***** Aangeleverde tekst

Bart Bartholomieux, Bart De Smaele, Johan hoorne & Arne VerBrugge

(2)
(3)

Voorwoord

Dit rapport vormt de schriftelijke neerslag van de preventieve archeologische prospectie op de terreinen ten zuiden van de hallen van Flanders Expo die bestemd zijn voor de aanleg van een nieuwe Ikea-vestiging te Gent. Deze archeologische interventie staat niet op zichzelf, maar kadert in een ruimere archeologische opvolging van het ontwikkelingsplan ‘The Loop’.

Bij deze willen de auteurs van de gelegenheid gebruik maken om verschillende personen te bedanken die hebben bijgedragen tot de goede afloop van dit proefonderzoek. In eerste instantie gaat het om de adviserende en/of ondersteunende archeologen Marie-Christine Laleman van de Stad Gent, Eva Roels van het Ename Expertise centrum en Bart Cherretté van de Provincie Oost-Vlaanderen. Dhr. Ongena en Dhr. Evenepoel van Ikea zorgden voor een goede samenwerking, evenals de betrokken werfleiders, planners en kraanmannen van aannemer Hens en zijn onderaannemers. Ook landmeter Pletincx zijn we erkentelijk voor de vlotte vooruitgang van het opmeten.

(4)
(5)

1. Inleiding

Dit rapport heeft als doel een objectieve weergave te zijn van het proefsleuvenonderzoek dat gebeurde op de terreinen ten zuiden van de hallen van Flanders Expo waarop een Ikea-vestiging zal worden ingeplant. De werkzaamheden die hiermee verband houden, zorgen ervoor dat het archeologische bodemarchief volledig uitgewist worden. Een preventief proefsleuvenonderzoek was noodzakelijk, om vast te stellen of er archeologische indicatoren aanwezig waren, en of verder onderzoek noodzakelijk zou blijken.

Er wordt gepoogd om in een aantal hoofdstukken het verloop van het proefsleuvenonderzoek toe te lichten. In enkele algemene hoofdstukken wordt de aanleiding, de ligging en de historiek van het onderzoek verklaard. Vervolgens worden het tijdskader, de methodiek en de resultaten. Tot slot worden de conclusies en de aanbevelingen geschetst.

2. Aanleiding van het onderzoek

Het grote ontwikkelingsproject ‘The Loop’ rond Flanders Expo te Gent bedreigt enkele terreinen met ontwikkeling. Op één van deze loten wordt een Ikea gebouwd. Binnen de MER-procedure formuleerde de Dienst Stadsarcheologie Gent samen met de Provincie Oost-Vlaanderen een bindend advies waardoor archeologisch vooronderzoek en eventueel onderzoek verplicht zijn voor de bouwheer. Dit is voor grote infrastructuurwerken en grootschalige ontwikkelingen meer en meer een standaardprocedure. In dit geval is er voor het plangebied een gekende site aanwezig, waardoor het potentieel redelijk groot lijkt.

**********
***** Aangeleverd materiaal

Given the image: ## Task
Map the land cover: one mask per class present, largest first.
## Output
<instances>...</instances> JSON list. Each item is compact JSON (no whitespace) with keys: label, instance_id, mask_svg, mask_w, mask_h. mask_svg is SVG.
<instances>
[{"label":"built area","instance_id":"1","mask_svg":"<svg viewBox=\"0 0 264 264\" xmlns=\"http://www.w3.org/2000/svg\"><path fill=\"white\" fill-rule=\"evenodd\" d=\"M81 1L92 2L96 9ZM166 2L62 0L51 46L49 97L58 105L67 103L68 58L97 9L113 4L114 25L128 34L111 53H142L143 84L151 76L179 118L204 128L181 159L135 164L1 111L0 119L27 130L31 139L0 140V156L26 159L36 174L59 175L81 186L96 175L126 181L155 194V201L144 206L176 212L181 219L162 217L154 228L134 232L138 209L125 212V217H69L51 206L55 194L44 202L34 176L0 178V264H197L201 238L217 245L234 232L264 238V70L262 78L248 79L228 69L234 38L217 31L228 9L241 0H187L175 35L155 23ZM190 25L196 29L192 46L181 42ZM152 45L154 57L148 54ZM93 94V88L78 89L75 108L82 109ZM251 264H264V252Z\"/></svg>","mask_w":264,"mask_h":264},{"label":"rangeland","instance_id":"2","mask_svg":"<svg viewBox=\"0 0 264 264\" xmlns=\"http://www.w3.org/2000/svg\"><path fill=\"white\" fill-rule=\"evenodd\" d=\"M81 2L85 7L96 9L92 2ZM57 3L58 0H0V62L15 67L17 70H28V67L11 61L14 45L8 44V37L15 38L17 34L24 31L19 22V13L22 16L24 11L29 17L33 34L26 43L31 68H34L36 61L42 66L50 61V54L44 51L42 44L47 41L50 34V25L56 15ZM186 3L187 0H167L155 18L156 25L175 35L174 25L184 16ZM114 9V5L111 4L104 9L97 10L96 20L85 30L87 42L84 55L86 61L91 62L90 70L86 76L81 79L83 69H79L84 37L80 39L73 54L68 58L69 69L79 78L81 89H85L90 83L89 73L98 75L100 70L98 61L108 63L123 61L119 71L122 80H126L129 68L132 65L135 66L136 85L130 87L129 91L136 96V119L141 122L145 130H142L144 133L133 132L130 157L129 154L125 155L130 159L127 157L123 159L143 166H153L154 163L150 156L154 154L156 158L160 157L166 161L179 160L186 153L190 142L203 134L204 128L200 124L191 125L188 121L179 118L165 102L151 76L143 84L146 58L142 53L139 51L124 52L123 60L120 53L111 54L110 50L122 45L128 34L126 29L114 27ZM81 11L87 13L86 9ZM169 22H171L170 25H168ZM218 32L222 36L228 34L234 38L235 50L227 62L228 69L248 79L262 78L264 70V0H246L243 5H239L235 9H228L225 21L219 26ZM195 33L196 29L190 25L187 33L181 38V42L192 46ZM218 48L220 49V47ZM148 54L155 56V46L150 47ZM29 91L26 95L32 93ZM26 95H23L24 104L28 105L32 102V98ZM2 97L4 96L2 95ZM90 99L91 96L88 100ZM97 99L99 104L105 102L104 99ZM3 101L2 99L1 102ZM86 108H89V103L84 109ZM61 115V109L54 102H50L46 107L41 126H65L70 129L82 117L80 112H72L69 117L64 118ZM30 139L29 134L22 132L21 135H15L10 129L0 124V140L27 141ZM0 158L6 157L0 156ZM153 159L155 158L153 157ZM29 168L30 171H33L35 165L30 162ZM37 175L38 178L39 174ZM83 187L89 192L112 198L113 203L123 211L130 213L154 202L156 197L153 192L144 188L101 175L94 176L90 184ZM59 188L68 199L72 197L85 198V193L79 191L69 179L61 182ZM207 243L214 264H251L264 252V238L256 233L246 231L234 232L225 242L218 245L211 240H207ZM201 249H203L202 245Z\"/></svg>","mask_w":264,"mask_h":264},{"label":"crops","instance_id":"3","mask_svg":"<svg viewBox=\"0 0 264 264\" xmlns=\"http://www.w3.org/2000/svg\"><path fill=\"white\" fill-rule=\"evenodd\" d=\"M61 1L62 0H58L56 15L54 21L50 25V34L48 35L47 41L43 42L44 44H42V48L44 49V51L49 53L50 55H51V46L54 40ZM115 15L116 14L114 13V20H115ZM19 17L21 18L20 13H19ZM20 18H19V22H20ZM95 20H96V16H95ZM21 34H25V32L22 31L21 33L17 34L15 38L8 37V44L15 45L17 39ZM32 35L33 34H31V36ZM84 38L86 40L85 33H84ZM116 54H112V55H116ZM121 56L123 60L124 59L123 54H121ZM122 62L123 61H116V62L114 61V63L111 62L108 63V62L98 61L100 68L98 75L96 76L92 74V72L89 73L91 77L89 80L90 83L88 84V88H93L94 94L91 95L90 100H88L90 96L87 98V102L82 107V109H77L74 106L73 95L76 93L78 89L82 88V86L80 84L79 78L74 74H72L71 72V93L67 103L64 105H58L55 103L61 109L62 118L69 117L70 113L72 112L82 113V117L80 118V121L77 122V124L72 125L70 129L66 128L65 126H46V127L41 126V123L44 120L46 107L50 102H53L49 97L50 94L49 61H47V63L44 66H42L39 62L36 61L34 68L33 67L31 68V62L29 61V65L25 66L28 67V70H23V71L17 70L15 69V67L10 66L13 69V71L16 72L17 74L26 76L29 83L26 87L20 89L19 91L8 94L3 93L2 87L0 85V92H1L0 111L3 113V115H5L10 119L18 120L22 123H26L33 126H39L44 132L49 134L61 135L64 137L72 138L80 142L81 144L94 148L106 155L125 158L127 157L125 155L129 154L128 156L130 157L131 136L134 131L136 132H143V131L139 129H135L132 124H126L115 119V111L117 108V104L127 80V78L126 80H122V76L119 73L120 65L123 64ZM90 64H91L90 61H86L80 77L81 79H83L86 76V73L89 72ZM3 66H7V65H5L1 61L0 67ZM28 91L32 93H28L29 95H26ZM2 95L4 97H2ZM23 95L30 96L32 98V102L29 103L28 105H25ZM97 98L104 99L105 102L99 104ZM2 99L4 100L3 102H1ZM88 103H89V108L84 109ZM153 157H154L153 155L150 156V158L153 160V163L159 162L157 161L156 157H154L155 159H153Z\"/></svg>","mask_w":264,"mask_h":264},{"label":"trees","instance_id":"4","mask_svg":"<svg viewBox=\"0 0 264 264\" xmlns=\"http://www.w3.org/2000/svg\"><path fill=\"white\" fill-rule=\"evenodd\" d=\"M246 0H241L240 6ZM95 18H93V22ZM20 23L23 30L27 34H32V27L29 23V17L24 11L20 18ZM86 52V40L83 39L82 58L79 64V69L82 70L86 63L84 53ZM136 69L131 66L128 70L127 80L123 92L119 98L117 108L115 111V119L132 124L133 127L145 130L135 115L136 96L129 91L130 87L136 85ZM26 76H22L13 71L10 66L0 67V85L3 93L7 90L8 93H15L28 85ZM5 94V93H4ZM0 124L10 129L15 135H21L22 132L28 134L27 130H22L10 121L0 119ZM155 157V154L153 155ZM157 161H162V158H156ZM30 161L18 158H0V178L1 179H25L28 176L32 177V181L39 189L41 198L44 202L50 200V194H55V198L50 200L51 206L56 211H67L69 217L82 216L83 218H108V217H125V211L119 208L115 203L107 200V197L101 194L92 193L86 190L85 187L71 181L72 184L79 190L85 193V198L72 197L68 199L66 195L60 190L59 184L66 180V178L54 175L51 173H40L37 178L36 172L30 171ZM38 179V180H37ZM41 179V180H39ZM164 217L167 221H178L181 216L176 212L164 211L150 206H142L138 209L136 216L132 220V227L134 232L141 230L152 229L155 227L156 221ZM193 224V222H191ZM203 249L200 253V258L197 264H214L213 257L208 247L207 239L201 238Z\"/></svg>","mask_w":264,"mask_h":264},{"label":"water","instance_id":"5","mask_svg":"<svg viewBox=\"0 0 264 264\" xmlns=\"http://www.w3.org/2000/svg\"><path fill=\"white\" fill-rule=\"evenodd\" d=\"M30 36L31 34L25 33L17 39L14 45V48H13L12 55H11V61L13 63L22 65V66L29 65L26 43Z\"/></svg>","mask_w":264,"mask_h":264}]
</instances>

**********

*Opdracht A:*
Citeer uit het rapport over het proefsleuvenonderzoek bij Flanders Expo de passage tussen "1. Inleiding" en "noodzakelijk zou blijken.", beide inbegrepen.
*Opdracht B:*
Waarom was een preventief proefsleuvenonderzoek volgens het rapport over het proefsleuvenonderzoek bij Flanders Expo nodig? Antwoord in één tot drie zinnen.
*Opdracht C:*
Ga verder met het rapport over het proefsleuvenonderzoek bij Flanders Expo, te beginnen na de laatste zin die er staat.

*Juist antwoord A:*
1. Inleiding

Dit rapport heeft als doel een objectieve weergave te zijn van het proefsleuvenonderzoek dat gebeurde op de terreinen ten zuiden van de hallen van Flanders Expo waarop een Ikea-vestiging zal worden ingeplant. De werkzaamheden die hiermee verband houden, zorgen ervoor dat het archeologische bodemarchief volledig uitgewist worden. Een preventief proefsleuvenonderzoek was noodzakelijk, om vast te stellen of er archeologische indicatoren aanwezig waren, en of verder onderzoek noodzakelijk zou blijken.

*Juist antwoord B:*
De werkzaamheden voor de Ikea-vestiging wissen het archeologische bodemarchief volledig uit. Met het proefsleuvenonderzoek moest daarom worden vastgesteld of er archeologische indicatoren aanwezig waren en of verder onderzoek nodig zou zijn.

*Juist antwoord C:*
De achterliggende reden is dat bij ingrijpende werkzaamheden zoals de aanleg van een grote commerciële vestiging de ondergrond grondig verstoord wordt. Gezien het archeologisch bodemarchief hiervan deel uitmaakt, is het noodzakelijk om in een eerste fase na te gaan of er mogelijk sporen aanwezig zijn en om te evalueren of het de moeite loont deze te onderzoeken door middel van een opgraving.

3. Ligging

De percelen bevinden zich in de deelgemeente Sint-Denijs-Westrem van de stad Gent (provincie Oost-Vlaanderen). In totaal bedraagt het plangebied een kleine ha. De terreinen liggen langs de oostzijde van de Pégoudlaan, ten zuiden van de hallen van Flanders Expo en ten noorden van de E0. Aangezien vorig onderzoek tijdens 2007 in het kader van ‘The Loop’ ten noorden van Flanders Expo als zone 1 werd benoemd, en terreinen ten westen van de Pégoudlaan als zone 2, wordt naar dit onderzoek als zone 3 verwezen. Zone 3 omvat (delen van) percelen 299f en 299g van afdeling H12, sectie A.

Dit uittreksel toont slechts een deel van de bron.